Le maire d’Ottawa veut décréter 2028 « Année de la Francophonie »
OTTAWA – Le maire Mark Sutcliffe a déposé un avis de motion lors de la réunion du Conseil municipal du 15 juillet afin de proclamer l’année 2028 comme l’« Année de la Francophonie à Ottawa ». Cette démarche survient à la suite de la confirmation que la capitale nationale accueillera le XXIe Sommet de la Francophonie en 2028.
Dans une déclaration diffusée sur ses réseaux sociaux, le maire indique avoir travaillé de concert avec le gouvernement fédéral pour obtenir la tenue du Sommet.
Affirmant ne pas vouloir que l’événement se limite à « quelques jours », M. Sutcliffe explique souhaiter faire de l’année 2028 une occasion de reconnaître la contribution de la communauté francophone.
Appuyée par la conseillère Stéphanie Plante (Quartier 12 Rideau-Vanier), la motion sera formellement soumise au vote des élus lors de la séance du Conseil municipal du 26 août prochain.
Cette proposition de décret s’inscrit dans un alignement plus vaste de dossiers francophones à l’échelle municipale. Lors du Gala des prix Bernard-Grandmaître au printemps dernier, le maire Mark Sutcliffe avait esquissé l’idée d’organiser un grand forum francophone à Ottawa en 2027.

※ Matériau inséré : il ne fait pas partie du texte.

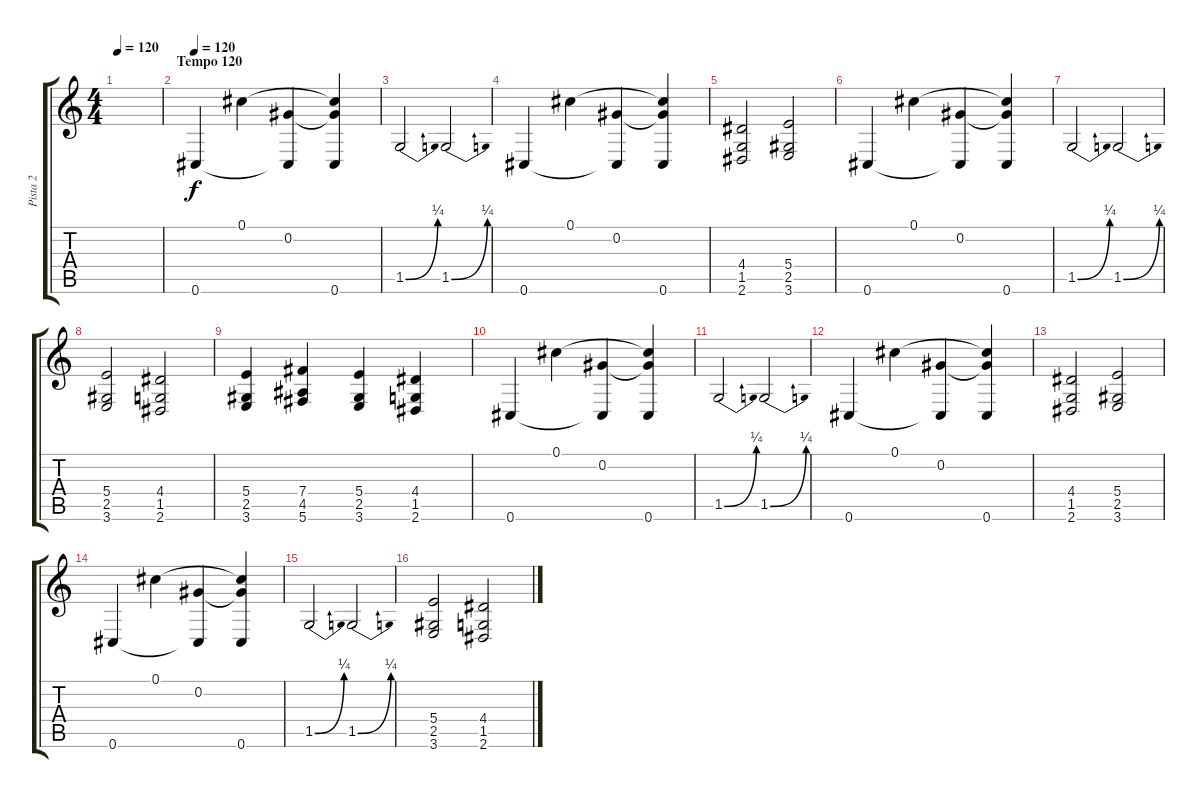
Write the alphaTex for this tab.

\track ("Pista 2" "Pista 2") {instrument distortionguitar}
\staff {score tabs}
\tuning (Db4 Ab3 E3 B2 Gb2 Db2) {hide}
\ts (4 4)
\tempo 120
\clef g2
\ks c
|
\section ("" "Tempo 120")
\tempo 120
0.6.4 0.1.4 (0.2 0.6{t}).4 (0.1{t} 0.2{t} 0.6).4 |
1.5{be (bend 0 0 60 1)}.2 1.5{be (bend 0 0 60 1)}.2 |
0.6.4 0.1.4 (0.2 0.6{t}).4 (0.1{t} 0.2{t} 0.6).4 |
(4.4 1.5 2.6).2 (5.4 2.5 3.6).2 |
0.6.4 0.1.4 (0.2 0.6{t}).4 (0.1{t} 0.2{t} 0.6).4 |
1.5{be (bend 0 0 60 1)}.2 1.5{be (bend 0 0 60 1)}.2 |
(5.4 2.5 3.6).2 (4.4 1.5 2.6).2 |
(5.4 2.5 3.6).4 (7.4 4.5 5.6).4 (5.4 2.5 3.6).4 (4.4 1.5 2.6).4 |
0.6.4 0.1.4 (0.2 0.6{t}).4 (0.1{t} 0.2{t} 0.6).4 |
1.5{be (bend 0 0 60 1)}.2 1.5{be (bend 0 0 60 1)}.2 |
0.6.4 0.1.4 (0.2 0.6{t}).4 (0.1{t} 0.2{t} 0.6).4 |
(4.4 1.5 2.6).2 (5.4 2.5 3.6).2 |
0.6.4 0.1.4 (0.2 0.6{t}).4 (0.1{t} 0.2{t} 0.6).4 |
1.5{be (bend 0 0 60 1)}.2 1.5{be (bend 0 0 60 1)}.2 |
(5.4 2.5 3.6).2 (4.4 1.5 2.6).2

Ce rassemblement, inspiré du modèle du Sommet rural de la Ville, viserait à consulter la population afin d’établir un état des lieux et de déterminer les priorités pour l’amélioration des services municipaux en français.
Du côté de l’Association des communautés francophones d’Ottawa (ACFO Ottawa), l’initiative est accueillie favorablement. En entretien avec ONFR, le président de l’organisme, Bobby Bourdeau, indique que des échanges ont déjà eu lieu avec l’Hôtel de Ville.
« C’est certain qu’on accueille cette annonce avec enthousiasme. C’est une reconnaissance importante de la place qu’occupent les francophones à Ottawa et une occasion exceptionnelle de faire rayonner notre communauté non seulement ici, mais partout au Canada et à l’international. »
La question de l’héritage durable
Au-delà de la tenue d’un sommet international regroupant des représentants de plus de 90 États et gouvernements, la motion municipale mentionne la volonté de laisser un héritage pour l’ensemble de la collectivité, notamment par le renforcement des services en français et l’essor de la langue au sein des installations municipales.
Pour Bobby Bourdeau, l’étalement des démarches sur une année entière constitue un élément clé pour assurer un impact à plus long terme.
« Ce qui va être important, c’est de travailler ensemble pour que l’année laisse vraiment un héritage durable pour les générations futures. C’est bien beau un événement de quelques jours, mais là on parle de toute une année. C’est une belle façon de pouvoir laisser un legs qui va durer beaucoup plus. »
La motion prévoit également de mandater le personnel municipal afin de collaborer avec les organismes communautaires, les institutions éducatives, les acteurs culturels et le milieu des affaires pour élaborer le programme des célébrations.
« Dans la motion, c’est leur façon de pouvoir s’engager. On souhaite vraiment qu’ils concrétisent leur volonté de travailler avec les partenaires communautaires, les chambres de commerce et les différents acteurs clés pour développer la présence francophone au sein de la ville », précise le président de l’ACFO Ottawa.
Sensibilisation et visibilité
Selon l’ACFO Ottawa, cette visibilité internationale représente aussi un outil de sensibilisation. Bien que la capitale compte plus de 143 000 résidents francophones et dispose d’une politique de bilinguisme depuis plus de 50 ans, M. Bourdeau rappelle que la présence de la francophonie ontarienne demeure parfois méconnue à l’extérieur de la province.
« On le réalise de plus en plus : il y a tellement de gens qui ne savent pas qu’il y a des francophones en Ontario », observe-t-il. C’est aussi une occasion historique pour faire découvrir notre ville, faire découvrir la présence francophone qu’on a et mettre en valeur notre culture. »
La députée fédérale d’Ottawa-Vanier, Mona Fortier, a également exprimé son appui à la démarche municipale sur les réseaux sociaux.
« Depuis plus de 400 ans, les francophones font partie intégrante de l’histoire d’Ottawa. Ils ont contribué au développement économique de notre ville, favorisant ainsi la prospérité d’Ottawa, de l’Ontario et du Canada », a souligné la députée, qualifiant le Sommet de 2028 d’« occasion exceptionnelle pour Ottawa de mettre en valeur la richesse, la diversité et la vitalité de la langue française ».